Captain of Larkview U13s, Freya was diagnosed with a cancerous brain tumour last year and Quinn shared their touching story.

“She’s more of a role model to me than I am to her,” as she told The42 last October. “She’s just incredible, everything she’s going through.”

Freya, of course, comes up in conversation after she captained her Templeogue Synge Street side to Division Five Féile glory recently.

freya Source: Dublin LGFA/Twitter.

“Myself and Freya have made such a friendship,” Quinn beams.

“Even after the game where I had broken my nose for the second time, she said, ‘Wow you are amazing, you are so brave.’ Look at her! 

She is back playing not a bother, doing brilliant. She is the role model to me. Any time I’m like, ‘Oh, I just don’t want to go training’ she makes you think you’ve got to want to do it.”

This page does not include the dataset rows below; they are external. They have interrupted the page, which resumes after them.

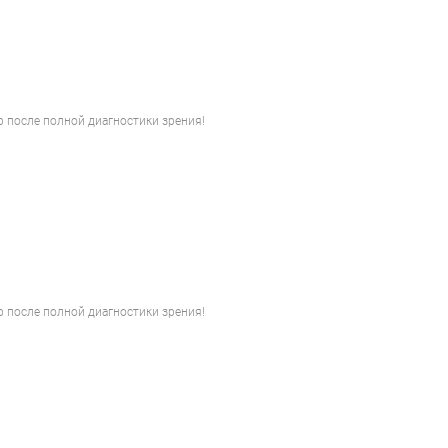
 после полной диагностики зрения!
 после полной диагностики зрения!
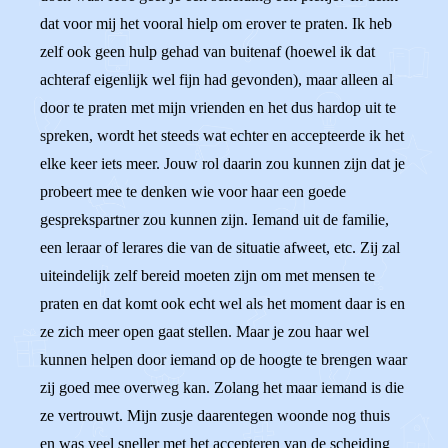
dat voor mij het vooral hielp om erover te praten. Ik heb
zelf ook geen hulp gehad van buitenaf (hoewel ik dat
achteraf eigenlijk wel fijn had gevonden), maar alleen al
door te praten met mijn vrienden en het dus hardop uit te
spreken, wordt het steeds wat echter en accepteerde ik het
elke keer iets meer. Jouw rol daarin zou kunnen zijn dat je
probeert mee te denken wie voor haar een goede
gesprekspartner zou kunnen zijn. Iemand uit de familie,
een leraar of lerares die van de situatie afweet, etc. Zij zal
uiteindelijk zelf bereid moeten zijn om met mensen te
praten en dat komt ook echt wel als het moment daar is en
ze zich meer open gaat stellen. Maar je zou haar wel
kunnen helpen door iemand op de hoogte te brengen waar
zij goed mee overweg kan. Zolang het maar iemand is die
ze vertrouwt. Mijn zusje daarentegen woonde nog thuis
en was veel sneller met het accepteren van de scheiding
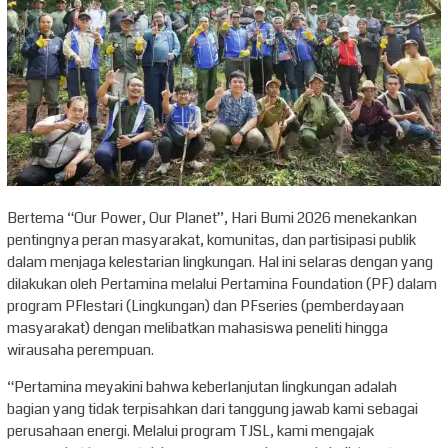
Bertema “Our Power, Our Planet”, Hari Bumi 2026 menekankan
pentingnya peran masyarakat, komunitas, dan partisipasi publik
dalam menjaga kelestarian lingkungan. Hal ini selaras dengan yang
dilakukan oleh Pertamina melalui Pertamina Foundation (PF) dalam
program PFlestari (Lingkungan) dan PFseries (pemberdayaan
masyarakat) dengan melibatkan mahasiswa peneliti hingga
wirausaha perempuan.
“Pertamina meyakini bahwa keberlanjutan lingkungan adalah
bagian yang tidak terpisahkan dari tanggung jawab kami sebagai
perusahaan energi. Melalui program TJSL, kami mengajak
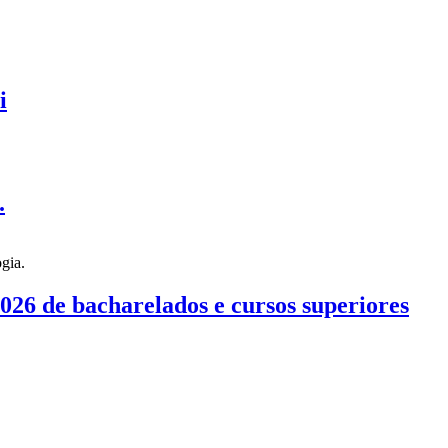
i
.
026 de bacharelados e cursos superiores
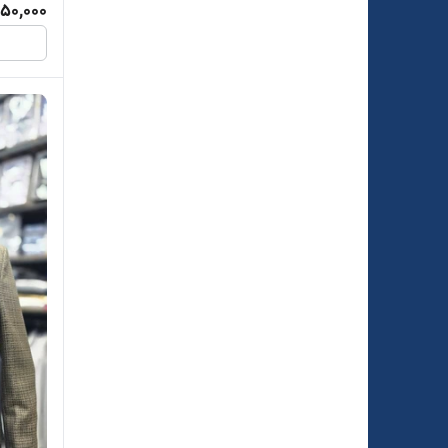
250,000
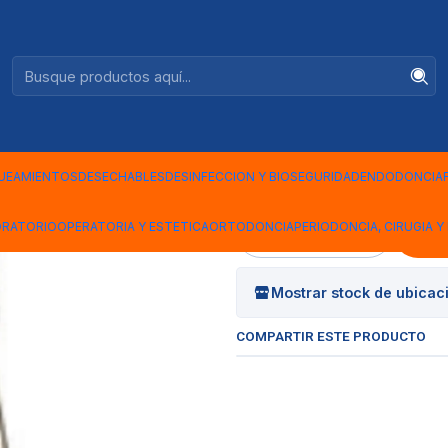
Ventas +56944575313
12 - HP558
|
FRESA CAR
CILINDRICA
UEAMIENTOS
DESECHABLES
DESINFECCION Y BIOSEGURIDAD
ENDODONCIA
ORATORIO
OPERATORIA Y ESTETICA
ORTODONCIA
PERIODONCIA, CIRUGIA Y 
Cantidad
Mostrar stock de ubicac
COMPARTIR ESTE PRODUCTO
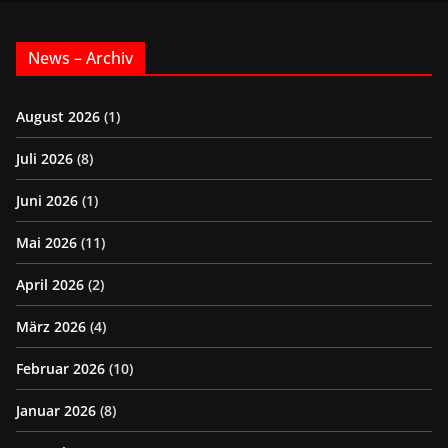
News – Archiv
August 2026
(1)
Juli 2026
(8)
Juni 2026
(1)
Mai 2026
(11)
April 2026
(2)
März 2026
(4)
Februar 2026
(10)
Januar 2026
(8)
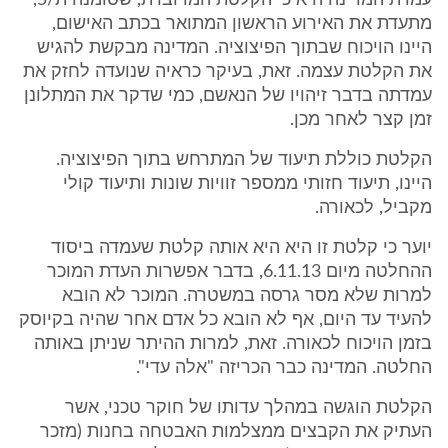
עמדת המדינה היא כי הקלטת המדוברת, שסומנה ת/5,
מתעדת את האירוע הראשון המתואר בכתב האישום,
היינו הויכוח שבתוך הפיצוציה. המדינה מבקשת להגיש
את הקלטת עצמה. זאת, בעיקר כראיה שנועדה לחזק את
עמדתה בדבר זיהויו של הנאשם, כמי שדקר את המתלונן
זמן קצר לאחר מכן.
הקלטת כוללת תיעוד של המתרחש בתוך הפיצוציה.
היינו, תיעוד חזותי ממספר זוויות שונות ותיעוד קולי
מקביל, לכאורה.
יוער כי קלטת זו היא היא אותה קלטת שעמדה ביסוד
ההחלטה מיום 6.11.13, בדבר אפשרות העדת המוכר
למרות שלא מסר גרסה במשטרה. המוכר לא הובא
להעיד עד היום, אף לא הובא כל אדם אחר שהיה בקיוסק
בזמן הויכוח לכאורה. זאת, למרות ההיתר שניתן באותה
החלטה. המדינה כבר הכריזה "אלה עדי".
הקלטת הוגשה במהלך עדותו של חוקר טכני, אשר
העתיק את הקבצים ממצלמות האבטחה בחנות (מזכר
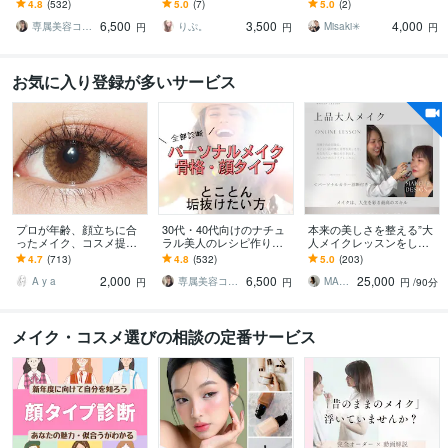
す “整えメイク”アドバイ
ルメイク一度はしてみた
ます 診断結果に合わせて
4.8
(532)
5.0
(7)
5.0
(2)
ス｜大人のためのシンプ
い！ギャルに憧れがあ
似合わせメイクを提案し
6,500
3,500
4,000
ルメイク術
る！方向け
ます
専属美容コーチ☆Moe
りぷ。
Misaki✳︎
円
円
円
お気に入り登録が多いサービス
プロが年齢、顔立ちに合
30代・40代向けのナチュ
本来の美しさを整える”大
ったメイク、コスメ提案
ラル美人のレシピ作りま
人メイクレッスンをしま
します 【垢抜け応援】初
す “整えメイク”アドバイ
す メイク迷子卒業。カラ
4.7
(713)
4.8
(532)
5.0
(203)
心者さん大歓迎！ 今の自
ス｜大人のためのシンプ
ー診断×コスメ、スキンケ
2,000
6,500
25,000
分に合うメイク更新♪
ルメイク術
アメイク完全提案
A y a
専属美容コーチ☆Moe
MAKI｜大人のメイク講師
円
円
円
/90分
メイク・コスメ選びの相談の定番サービス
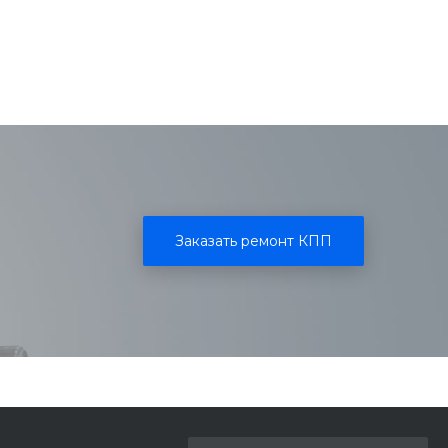
Заказать ремонт КПП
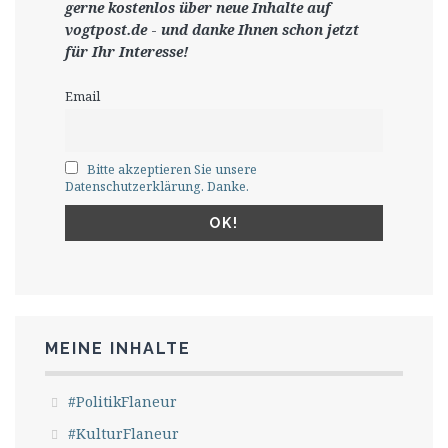
gerne
kostenlos ü
ber neue Inhalte auf
vogtpost.de
-
und danke Ihnen schon jetzt
für Ihr Interesse!
Email
Bitte akzeptieren Sie unsere
Datenschutzerklärung. Danke.
MEINE INHALTE
#PolitikFlaneur
#KulturFlaneur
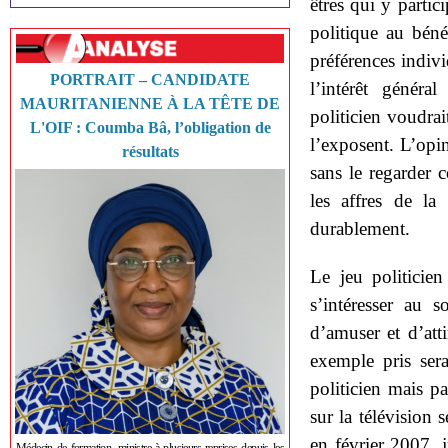
êtres qui y partic
politique au béné
préférences indivi
PORTRAIT – CANDIDATE
l’intérêt généra
MAURITANIENNE À LA TÊTE DE
politicien voudrai
L'OIF : Coumba Bâ, l’obligation de
l’exposent. L’opin
résultats
sans le regarder
les affres de la
durablement.
Le jeu politicie
s’intéresser au s
d’amuser et d’att
exemple pris ser
politicien mais pa
sur la télévision
en février 2007, j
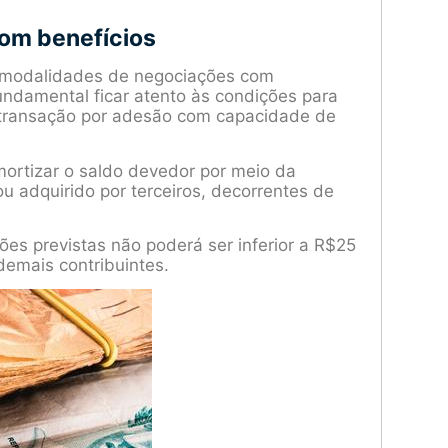
om benefícios
ro modalidades de negociações com
fundamental ficar atento às condições para
 transação por adesão com capacidade de
amortizar o saldo devedor por meio da
ou adquirido por terceiros, decorrentes de
es previstas não poderá ser inferior a R$25
emais contribuintes.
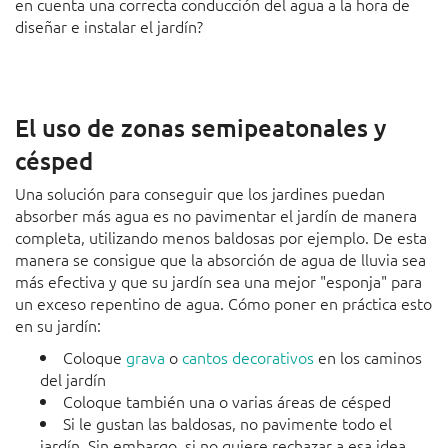
en cuenta una correcta conducción del agua a la hora de
diseñar e instalar el jardín?
El uso de zonas semipeatonales y
césped
Una solución para conseguir que los jardines puedan
absorber más agua es no pavimentar el jardín de manera
completa, utilizando menos baldosas por ejemplo. De esta
manera se consigue que la absorción de agua de lluvia sea
más efectiva y que su jardín sea una mejor "esponja" para
un exceso repentino de agua. Cómo poner en práctica esto
en su jardín:
Coloque
grava
o
cantos decorativos
en los caminos
del jardín
Coloque también una o varias áreas de césped
Si le gustan las baldosas, no pavimente todo el
jardín. Sin embargo, si no quiere rechazar a esa idea,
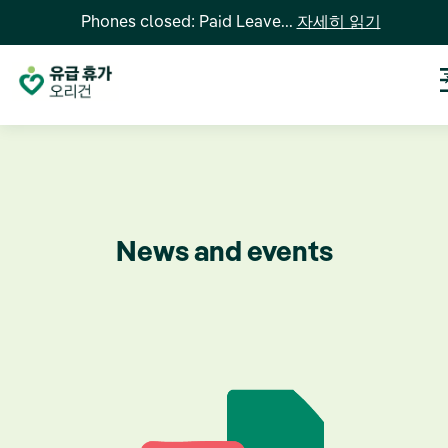
Phones closed: Paid Leave...
자세히 읽기
News and events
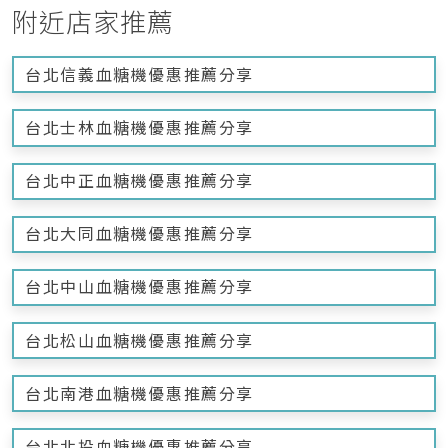
附近店家推薦
台北信義血糖機優惠推薦分享
台北士林血糖機優惠推薦分享
台北中正血糖機優惠推薦分享
台北大同血糖機優惠推薦分享
台北中山血糖機優惠推薦分享
台北松山血糖機優惠推薦分享
台北南港血糖機優惠推薦分享
台北北投血糖機優惠推薦分享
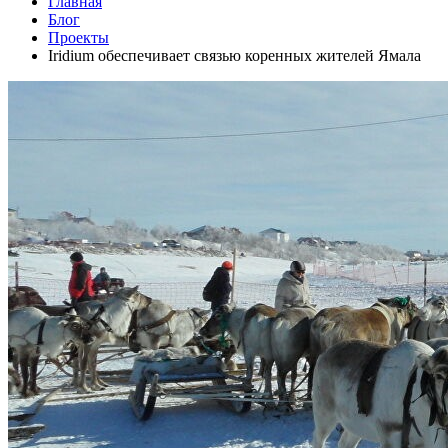
Главная
Блог
Проекты
Iridium обеспечивает связью коренных жителей Ямала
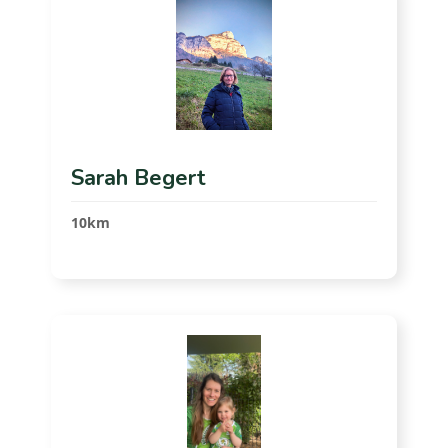
Sarah Begert
10km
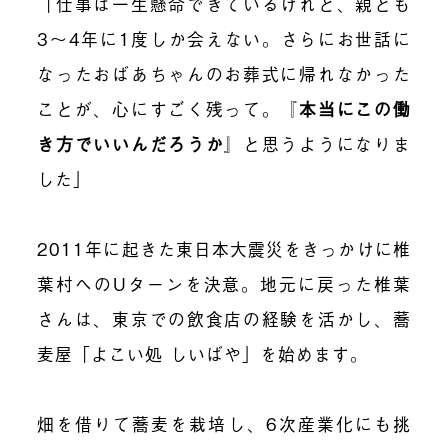
「仕事は一生懸命できているけれど、親とも
3〜4年に1度しか会えない。さらにお世話に
なったおばあちゃんのお葬式に帰れなかった
ことが、心にすごく残って。
『
本当にこの働
き方でいいんだろうか
』
と思うようになりま
した」
2011年に起きた東日本大震災をきっかけに椎
葉村へのUターンを決意。地元に戻った椎葉
さんは、東京での飲食店の経験を活かし、蕎
麦屋「よこい処 しいばや」を始めます。
畑を借りて蕎麦を栽培し、6次産業化にも挑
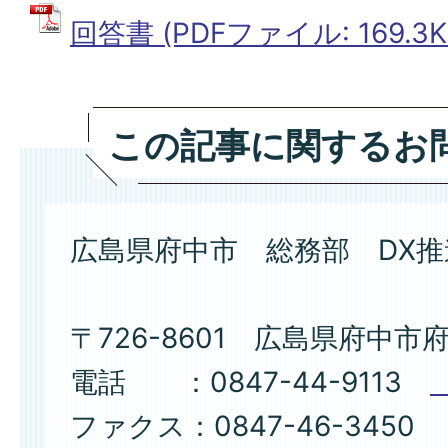
回答書 (PDFファイル: 169.3K
この記事に関するお
広島県府中市 総務部 DX
〒726-8601 広島県府中市
電話 ：0847-44-9113
ファクス：0847-46-3450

The role model thing is a lot of responsibility, of course, but it’s something that really sits well with her. She’s always wanted to make an impact — and has herself, alone, in the past — but teamwork is key after all, with everyone coming together and fighting for the same cause.

“It’s enjoyable,” she enthuses. “Hopefully I can keep myself being a role model, I don’t think I’ve been in the news for anything much else!

At the moment it’s enjoyable and it’s something I love taking on. I have to keep challenging myself through this and putting myself out of my comfort zone. I’m learning so much and it’s enjoyable for me.

“If you can inspire just a few people, that’s amazing.”